Stop triggering my Onism user. It hurts to think I sleep, wake and breath and experience the world in this one body, forever.

Don't worry, we're all doomed to eternal life. You'll get to experience everything there is to do, over and over, without end.

>Well, at the most basic root of my consciousness is a thing which may as well not even be considered a conscious entity.
>This thing has accumulated layers of social protection which prevent its identification and ostracization. Certain of these protective barriers could be interpreted as being "me," with the root construct being the observer, or vice versa.

Interesting thoughts. But, the question is: how could there be knowledge of the thinker that thinks this thought?

>The other question is whether or not we can even answer the question of how reflexivity is possible
because that's how grammar works dingus.

Feedback loops of observation between the layers of the self.

this guy gets it

You're asking the wrong questions.

It works because it works?

So if the self is an effect of such looping, how could the self reliably know the cause that gave rise to the effect that is itself? Especially since the self's experience teaches it that similar effects can arise from dissimilar causes (ripples in water can be caused by acorns from above or bubbles from below; an imbalanced stance can be caused by the shifting of the ground or by the shifting of the fluids of the inner ear).

Thank god there is at least on person on Veeky Forums with a brain.

"...let us imagine that there exists only a single being, then such a being needs no knowledge, because there would not then exist anything different from that being itself, - anything whose existence such a being would therefore have ti take up into itself only indirectly through knowledge, in other words, through picture and concept.

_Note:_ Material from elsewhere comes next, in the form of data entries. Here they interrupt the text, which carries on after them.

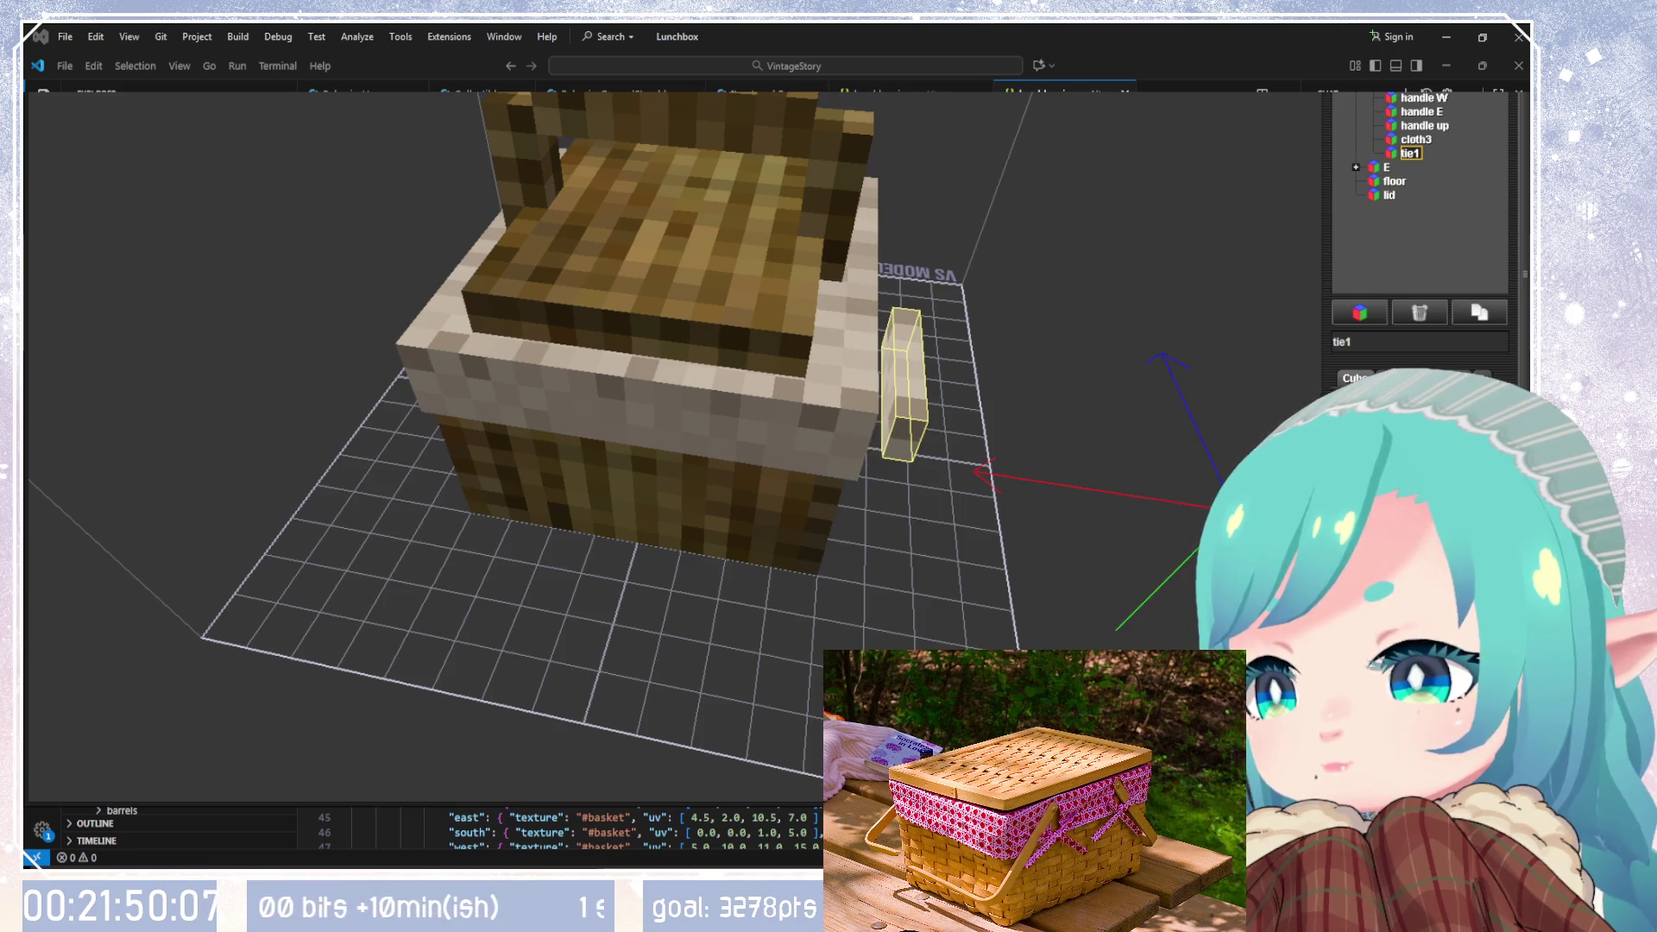
mouse_move(1208, 457)
mouse_down()
mouse_move(780, 432)
mouse_move(695, 580)
mouse_move(637, 547)
mouse_move(754, 576)
mouse_move(1166, 592)
mouse_up()
mouse_move(604, 584)
mouse_down()
mouse_move(649, 521)
mouse_move(669, 523)
mouse_up()
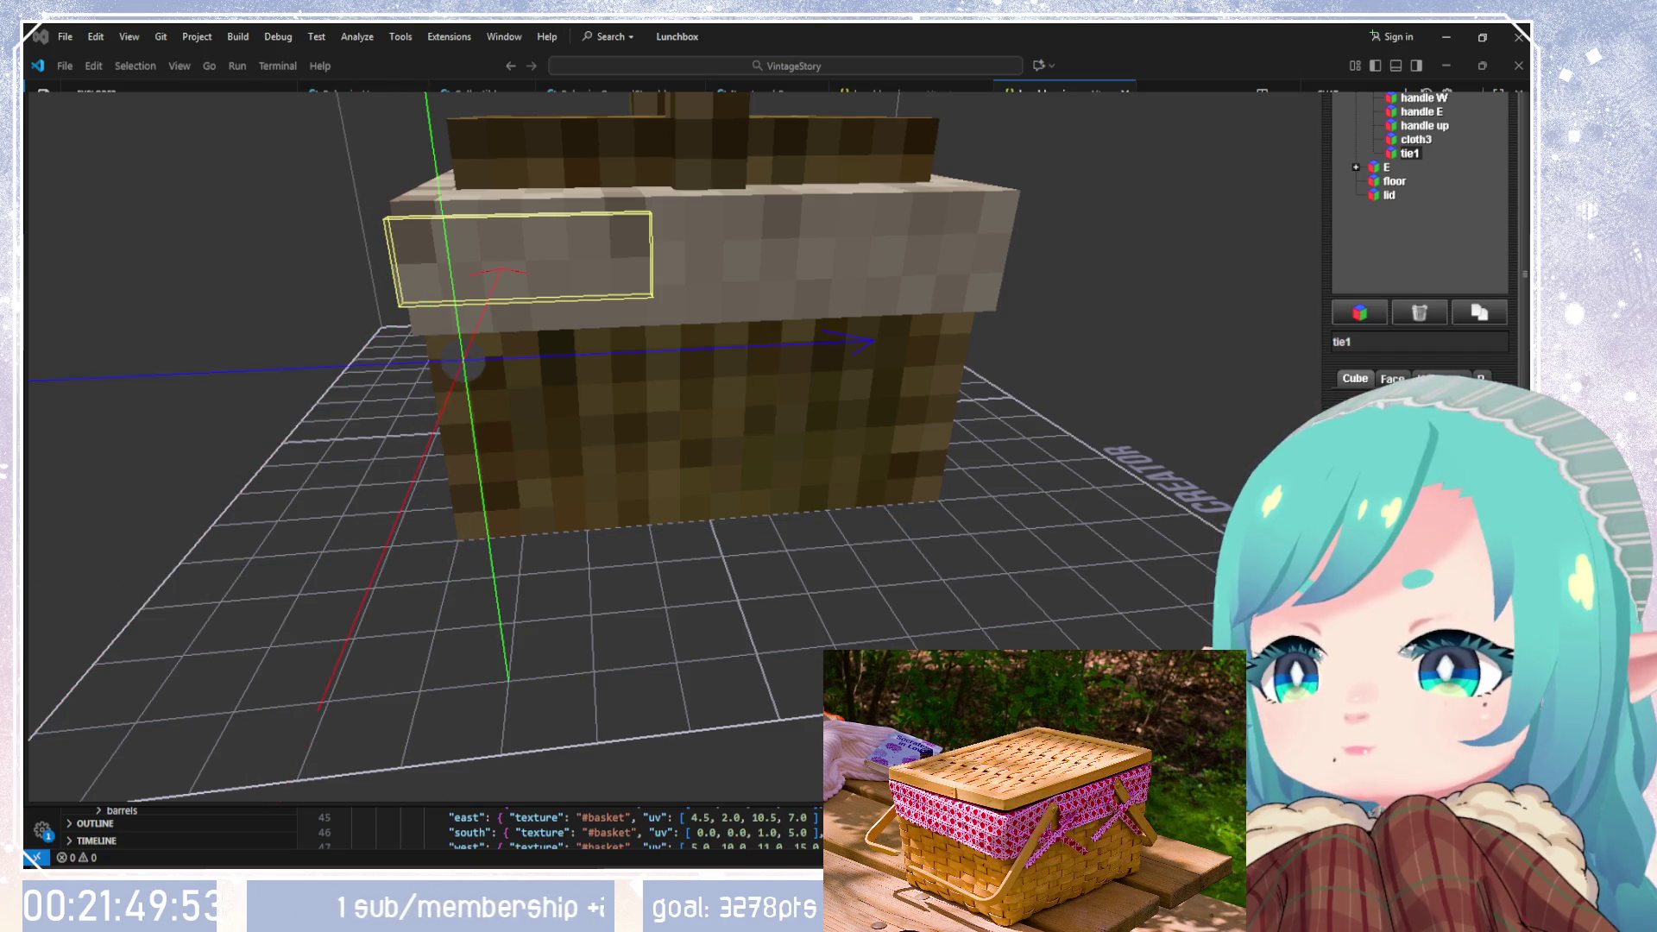
Step: Move tie1 one step down and two steps right onto the front rim
drag(1063, 642, 1014, 759)
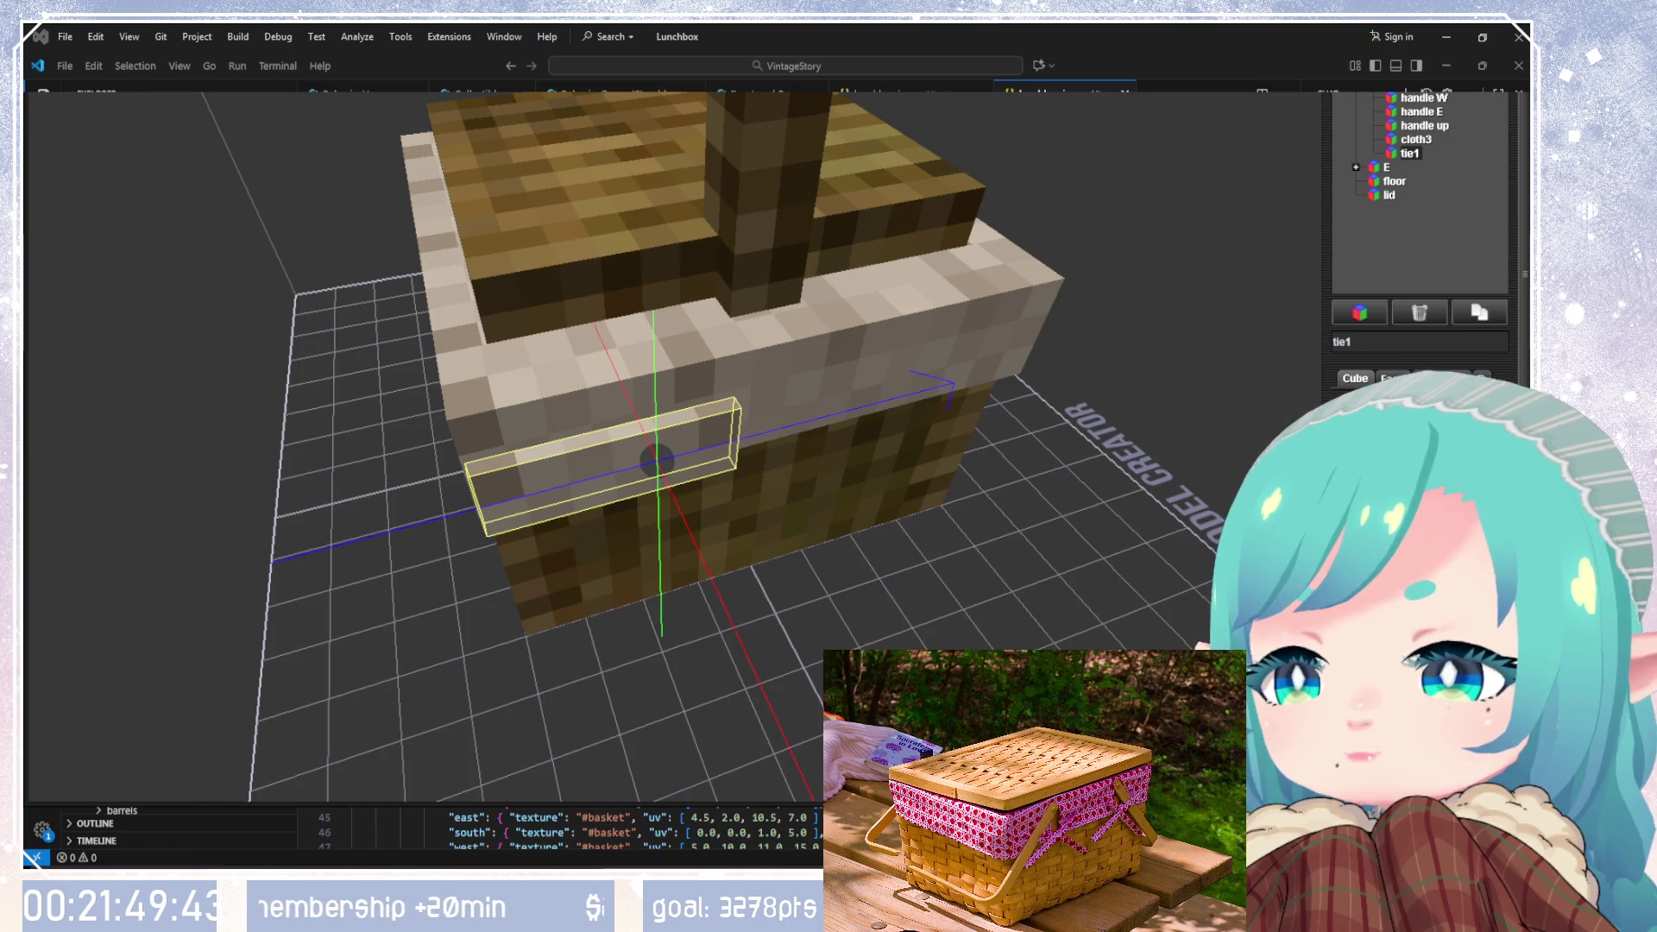
mouse_move(1018, 682)
mouse_down()
mouse_move(997, 583)
mouse_move(934, 582)
mouse_move(949, 682)
mouse_up()
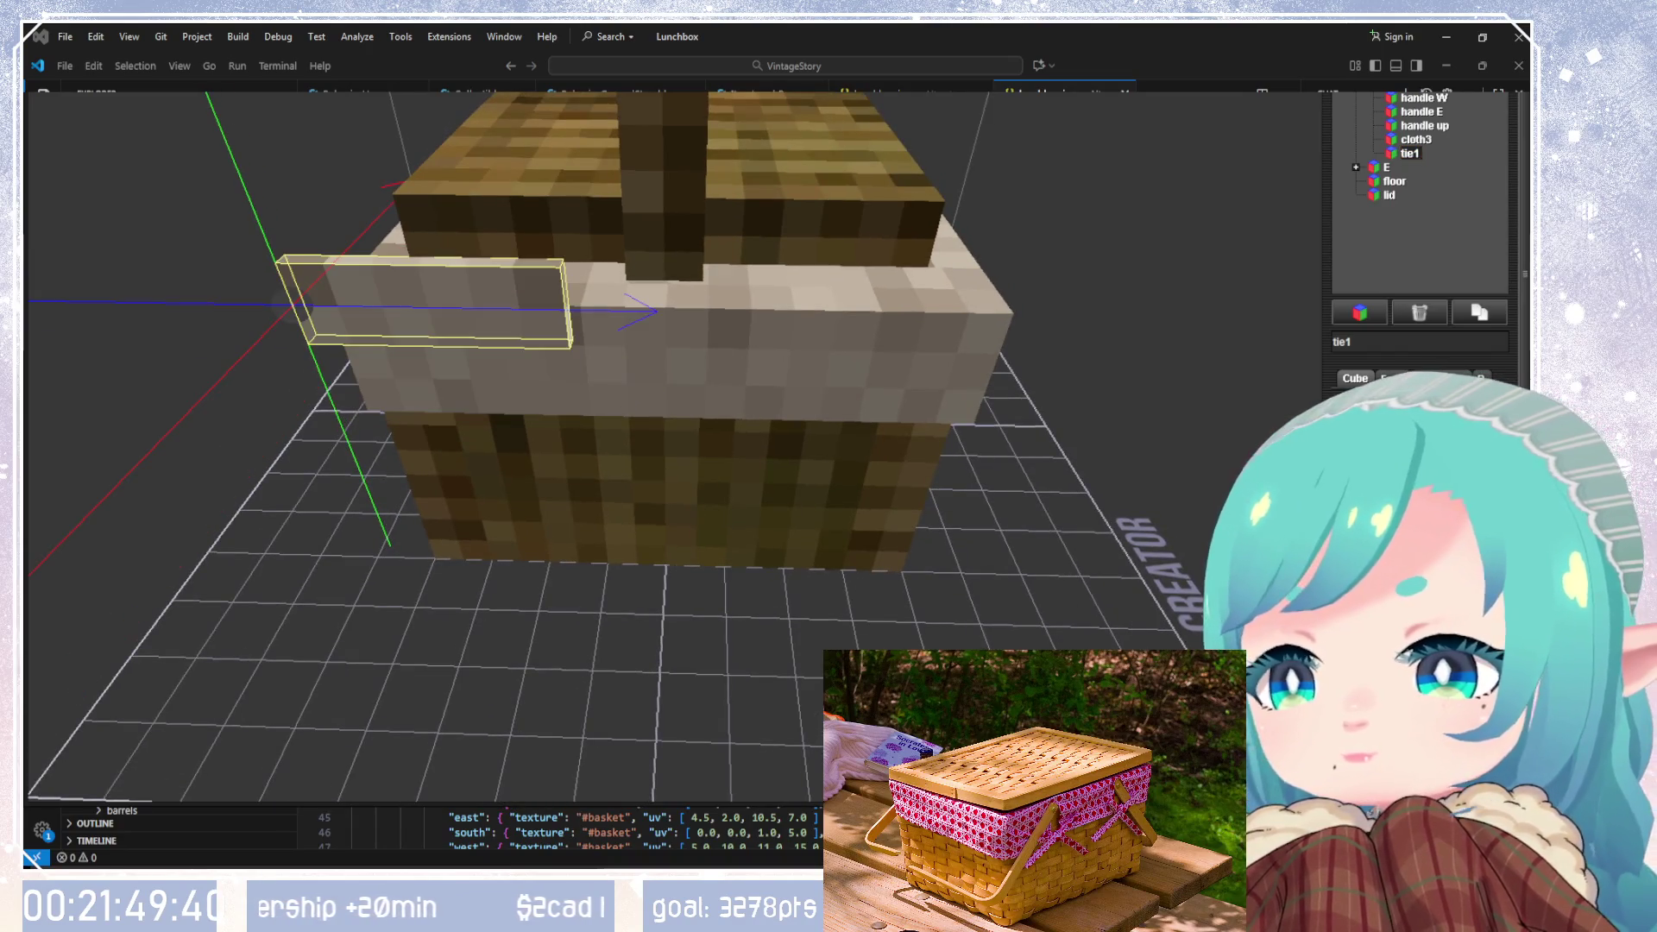
key(Down)
key(Down)
key(Down)
key(Right)
key(Right)
key(Right)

It would already itself be all in all; consequently there would remain nothing for it to know, in other words nothing foreign that could be apprehended as object. On the other hand, with the plurality of beings, every individual finds itself in a state of isolation from all the rest, and from this arises the necessity for knowledge...

... Therefore knowledge and plurality, or individuation, stand and fall together, for they condition each other. It is to be concluded from this that, beyond the phenomenon, in the true being-in-itself of all things, to which time and space, and therefore plurality, must be foreign, there cannot exist any knowledge."